Romain Montiel

Personal information
- Date of birth: 22 April 1995 (age 31)
- Place of birth: Manosque, France
- Height: 1.86 m (6 ft 1 in)
- Positions: Forward; attacking midfielder;

Team information
- Current team: Créteil

Senior career*
- Years: Team / Apps / (Gls)
- 2013–2019: Auxerre B / 60 / (17)
- 2015–2019: Auxerre / 19 / (0)
- 2017–2018: → Chambly (loan) / 22 / (9)
- 2018–2019: → Le Mans (loan) / 22 / (4)
- 2019: → Le Mans B (loan) / 2 / (0)
- 2019–2020: Béziers / 15 / (3)
- 2020–2022: Bourg-Péronnas / 43 / (9)
- 2022–2025: Martigues / 65 / (13)
- 2025–: Créteil / 0 / (0)

= Romain Montiel =

French footballer (born 1995)

Romain Montiel (born 22 April 1995) is a French professional footballer who plays as a forward for Championnat National 1 club Créteil.

==Career==
Born in Manosque, Montiel started his youth career with Istres in 2008. Playing for the under 13s he was spotted by Auxerre, and joined the club in the summer 2010 as part of their sport studies intake. He was part of the team that won the Coupe Gambardella in 2014. In 2015 he had trials elsewhere, having been refused a place in the first team but was invite back to the training centre and scored four goals in his first game of the 2015–16 Championnat de France Amateur season. He was called into the first team training group the next day.
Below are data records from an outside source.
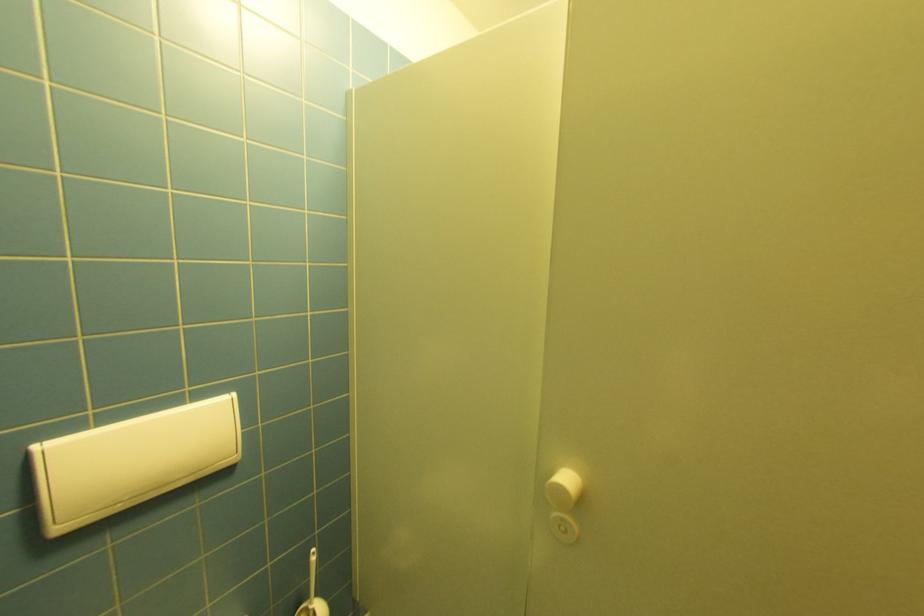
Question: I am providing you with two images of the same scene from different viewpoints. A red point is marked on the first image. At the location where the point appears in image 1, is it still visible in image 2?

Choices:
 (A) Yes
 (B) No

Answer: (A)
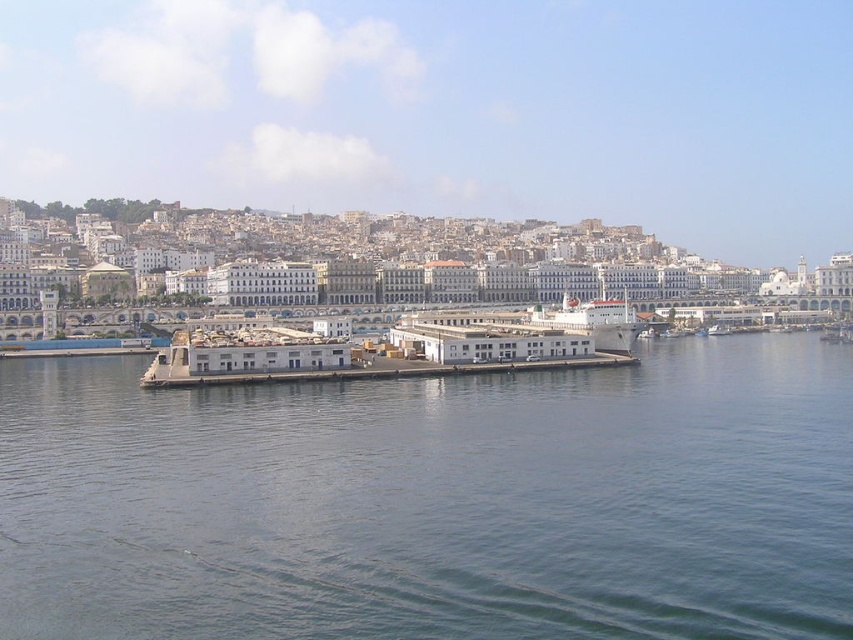
Question: Is gray concrete dock at center further to the viewer compared to white matte dock at center?

Choices:
 (A) yes
 (B) no

Answer: (B)

Question: Does gray concrete dock at center have a greater width compared to white matte dock at center?

Choices:
 (A) yes
 (B) no

Answer: (A)

Question: Among these points, which one is nearest to the camera?

Choices:
 (A) (267, 372)
 (B) (473, 448)

Answer: (B)

Question: From the image, what is the correct spatial relationship of gray concrete dock at center in relation to white matte dock at center?

Choices:
 (A) right
 (B) left

Answer: (B)

Question: Which of the following is the farthest from the observer?

Choices:
 (A) gray concrete dock at center
 (B) white matte dock at center

Answer: (B)

Question: Which point is closer to the camera?

Choices:
 (A) gray concrete dock at center
 (B) white matte dock at center

Answer: (A)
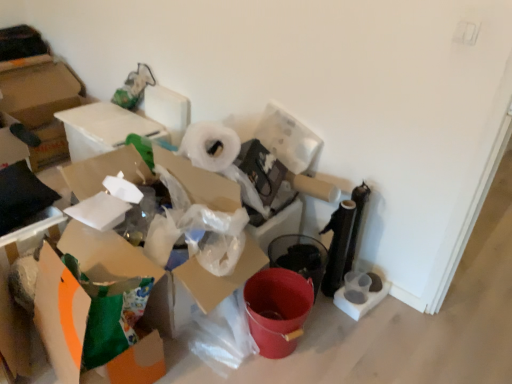
Locate an element on the screen. The image size is (512, 384). vacant space that is to the left of transparent plastic toilet paper at lower right is located at coordinates (325, 312).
Montiel made his first team debut for Auxerre on 14 November 2015, in the seventh round of the 2015–16 Coupe de France, coming on as a substitute as Auxerre were giant-killed by tier 5 side Limoges. He made his Ligue 2 debut on 8 January 2016 as a late substitute in a 1–1 draw with Valenciennes.

On 27 January 2016, Montiel signed his first professional contract with Auxerre, for three years, coming into effect from June 2016. At the end of the summer 2017 transfer window, despite figuring in the previous three Ligue 2 games, he was loaned out to Championnat National side Chambly. Injured in his first training session with the club, he didn't play a game until October 2017, when he scored five goals in a 2017-18 Coupe de France preliminary rounds game against amateur opposition. Returning to Auxerre at the end of the loan after scoring 16 goals for Chambly, he was given a one-year extension of this Auxerre contract, and loaned out to another Championnat National side, Le Mans.

In June 2019, Auxerre agreed to transfer Montiel to Béziers, just relegated from Ligue 2. After one season, he left to join Bourg-en-Bresse.

On 8 June 2022, Montiel signed with Martigues. On 24 June 2025, he signed for Créteil.